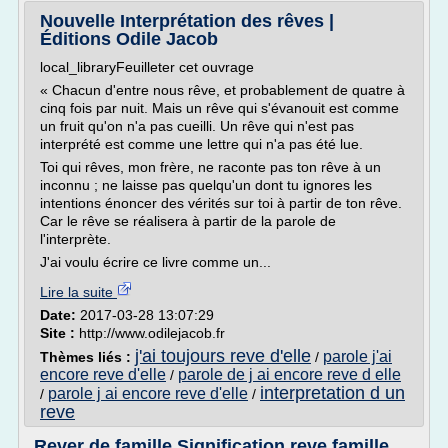
Nouvelle Interprétation des rêves |
Éditions Odile Jacob
local_libraryFeuilleter cet ouvrage
« Chacun d'entre nous rêve, et probablement de quatre à
cinq fois par nuit. Mais un rêve qui s'évanouit est comme
un fruit qu'on n'a pas cueilli. Un rêve qui n'est pas
interprété est comme une lettre qui n'a pas été lue.
Toi qui rêves, mon frère, ne raconte pas ton rêve à un
inconnu ; ne laisse pas quelqu'un dont tu ignores les
intentions énoncer des vérités sur toi à partir de ton rêve.
Car le rêve se réalisera à partir de la parole de
l'interprète.
J'ai voulu écrire ce livre comme un...
Lire la suite
Date:
2017-03-28 13:07:29
Site :
http://www.odilejacob.fr
j'ai toujours reve d'elle
parole j'ai
Thèmes liés :
/
encore reve d'elle
parole de j ai encore reve d elle
/
interpretation d un
parole j ai encore reve d'elle
/
/
reve
Rever de famille Signification reve famille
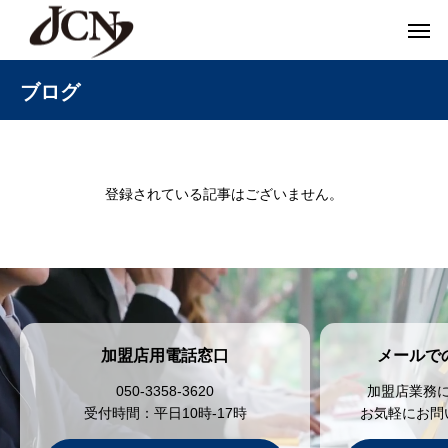
ブログ
登録されている記事はございません。
加盟店用電話窓口
メールで
050-3358-3620
加盟店業務
受付時間：平日10時-17時
お気軽にお問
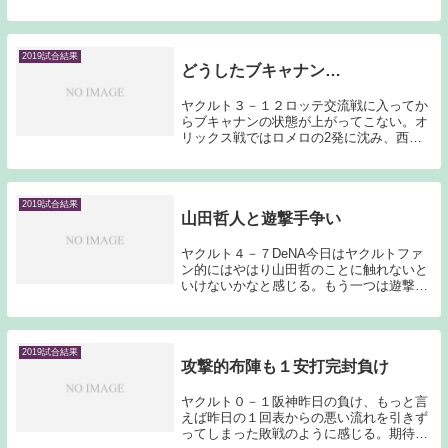
トに不安を感じていたのだが、今日はヤク
ルトに天候が味方した。7回裏広島の攻撃
中1アウト1塁打者菊池の場面で降雨中断と
なり、その...
2019試合結果
どうしたブキャナン…
ヤクルト３－１２ロッテ交流戦に入ってか
らブキャナンの状態が上がってこない。オ
リックス戦ではロメロの2発に沈み、西武
戦では11失点と大炎上となってしまった。
それでも私はブキャナンを信じていたのだ
が、今日も立ち直るきっかけを見せること
なく試合を...
2019試合結果
山田哲人と遊撃手争い
ヤクルト４－７DeNA今日はヤクルトファ
ン的にはやはり山田哲のことに触れないと
いけないかなと感じる。もう一つは遊撃手
争いである。山田哲に関しては、まずは盗
塁の連続成功記録が38で途切れたことに触
れなければならない。しかしこの記録に関
しては止...
2019試合結果
攻撃的布陣も１安打完封負け
ヤクルト０－１阪神昨日の負け、もっと言
えば昨日の１回表からの悪い流れを引きず
ってしまった敗戦のように感じる。期待の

---*---

> _About this exercise_
Duplicate the listing word for word from its start down to and including the line containing "un fruit qu'on". Leave the pictures out.

> _Answer box_
Nouvelle Interprétation des rêves |
Éditions Odile Jacob
local_libraryFeuilleter cet ouvrage
« Chacun d'entre nous rêve, et probablement de quatre à
cinq fois par nuit. Mais un rêve qui s'évanouit est comme
un fruit qu'on n'a pas cueilli. Un rêve qui n'est pas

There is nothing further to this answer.